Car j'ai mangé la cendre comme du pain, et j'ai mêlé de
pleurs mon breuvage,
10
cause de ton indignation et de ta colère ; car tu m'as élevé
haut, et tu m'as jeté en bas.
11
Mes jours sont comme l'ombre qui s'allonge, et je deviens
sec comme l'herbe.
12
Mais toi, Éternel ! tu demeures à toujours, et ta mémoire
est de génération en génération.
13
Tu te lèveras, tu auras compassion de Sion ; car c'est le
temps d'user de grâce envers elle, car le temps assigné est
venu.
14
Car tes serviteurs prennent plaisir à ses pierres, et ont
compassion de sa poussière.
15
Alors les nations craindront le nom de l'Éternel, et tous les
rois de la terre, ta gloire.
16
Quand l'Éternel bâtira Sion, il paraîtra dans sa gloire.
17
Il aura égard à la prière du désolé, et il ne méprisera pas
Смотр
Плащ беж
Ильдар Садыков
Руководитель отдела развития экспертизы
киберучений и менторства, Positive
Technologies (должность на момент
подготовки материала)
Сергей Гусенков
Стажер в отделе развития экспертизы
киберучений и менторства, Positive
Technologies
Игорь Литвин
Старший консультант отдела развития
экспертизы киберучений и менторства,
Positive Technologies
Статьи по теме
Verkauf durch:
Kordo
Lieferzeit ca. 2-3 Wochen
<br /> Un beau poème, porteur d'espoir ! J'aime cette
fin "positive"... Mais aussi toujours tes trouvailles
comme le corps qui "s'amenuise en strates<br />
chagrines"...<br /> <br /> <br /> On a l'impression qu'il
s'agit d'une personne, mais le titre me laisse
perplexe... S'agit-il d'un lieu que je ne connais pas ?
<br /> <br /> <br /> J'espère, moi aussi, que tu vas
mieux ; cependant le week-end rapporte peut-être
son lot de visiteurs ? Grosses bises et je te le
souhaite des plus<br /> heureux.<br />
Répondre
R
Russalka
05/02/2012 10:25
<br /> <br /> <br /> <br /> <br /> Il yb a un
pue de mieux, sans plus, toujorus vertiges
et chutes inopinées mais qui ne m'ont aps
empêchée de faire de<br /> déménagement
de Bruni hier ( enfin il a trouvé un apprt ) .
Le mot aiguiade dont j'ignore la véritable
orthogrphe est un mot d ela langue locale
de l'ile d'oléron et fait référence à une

• _Instructions for the task_:
Reproduce every line of the listing above without changing a single character, keeping the original line breaks.

• _Result for this task_:
Car j'ai mangé la cendre comme du pain, et j'ai mêlé de
pleurs mon breuvage,
10
cause de ton indignation et de ta colère ; car tu m'as élevé
haut, et tu m'as jeté en bas.
11
Mes jours sont comme l'ombre qui s'allonge, et je deviens
sec comme l'herbe.
12
Mais toi, Éternel ! tu demeures à toujours, et ta mémoire
est de génération en génération.
13
Tu te lèveras, tu auras compassion de Sion ; car c'est le
temps d'user de grâce envers elle, car le temps assigné est
venu.
14
Car tes serviteurs prennent plaisir à ses pierres, et ont
compassion de sa poussière.
15
Alors les nations craindront le nom de l'Éternel, et tous les
rois de la terre, ta gloire.
16
Quand l'Éternel bâtira Sion, il paraîtra dans sa gloire.
17
Il aura égard à la prière du désolé, et il ne méprisera pas
Смотр
Плащ беж
Ильдар Садыков
Руководитель отдела развития экспертизы
киберучений и менторства, Positive
Technologies (должность на момент
подготовки материала)
Сергей Гусенков
Стажер в отделе развития экспертизы
киберучений и менторства, Positive
Technologies
Игорь Литвин
Старший консультант отдела развития
экспертизы киберучений и менторства,
Positive Technologies
Статьи по теме
Verkauf durch:
Kordo
Lieferzeit ca. 2-3 Wochen
<br /> Un beau poème, porteur d'espoir ! J'aime cette
fin "positive"... Mais aussi toujours tes trouvailles
comme le corps qui "s'amenuise en strates<br />
chagrines"...<br /> <br /> <br /> On a l'impression qu'il
s'agit d'une personne, mais le titre me laisse
perplexe... S'agit-il d'un lieu que je ne connais pas ?
<br /> <br /> <br /> J'espère, moi aussi, que tu vas
mieux ; cependant le week-end rapporte peut-être
son lot de visiteurs ? Grosses bises et je te le
souhaite des plus<br /> heureux.<br />
Répondre
R
Russalka
05/02/2012 10:25
<br /> <br /> <br /> <br /> <br /> Il yb a un
pue de mieux, sans plus, toujorus vertiges
et chutes inopinées mais qui ne m'ont aps
empêchée de faire de<br /> déménagement
de Bruni hier ( enfin il a trouvé un apprt ) .
Le mot aiguiade dont j'ignore la véritable
orthogrphe est un mot d ela langue locale
de l'ile d'oléron et fait référence à une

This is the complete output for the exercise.